-------- Excerpted records
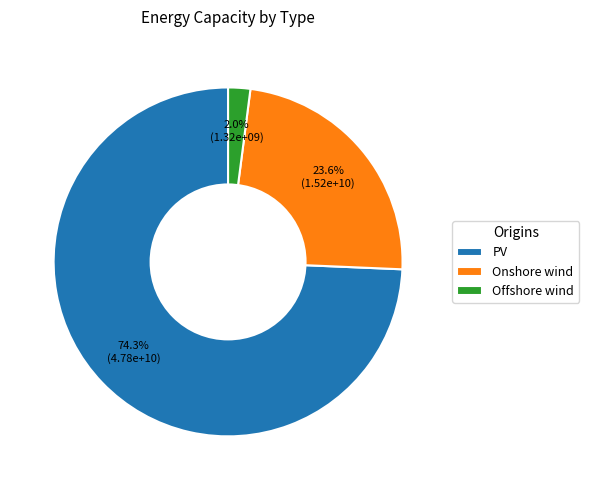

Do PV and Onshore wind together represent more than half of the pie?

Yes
----------------
-------- Excerpted records
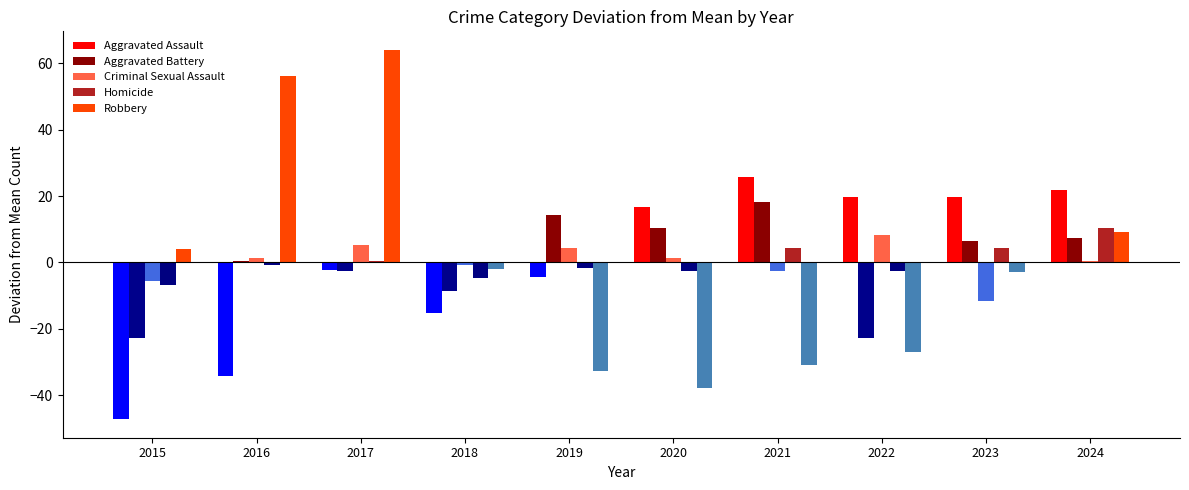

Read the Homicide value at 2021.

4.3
----------------
-------- Excerpted records
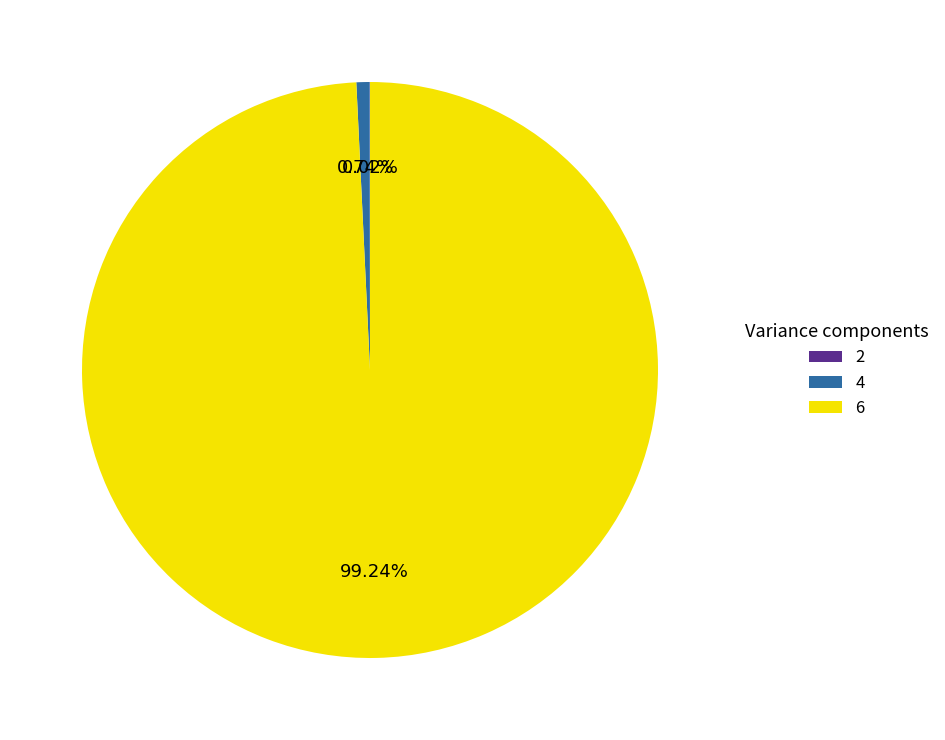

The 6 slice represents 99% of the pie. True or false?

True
----------------
▶ **Exercise brief**
Pull out every line of the listing above that contains the word "True", copying each one as it appears.

▶ **Your solution**
The 6 slice represents 99% of the pie. True or false?
True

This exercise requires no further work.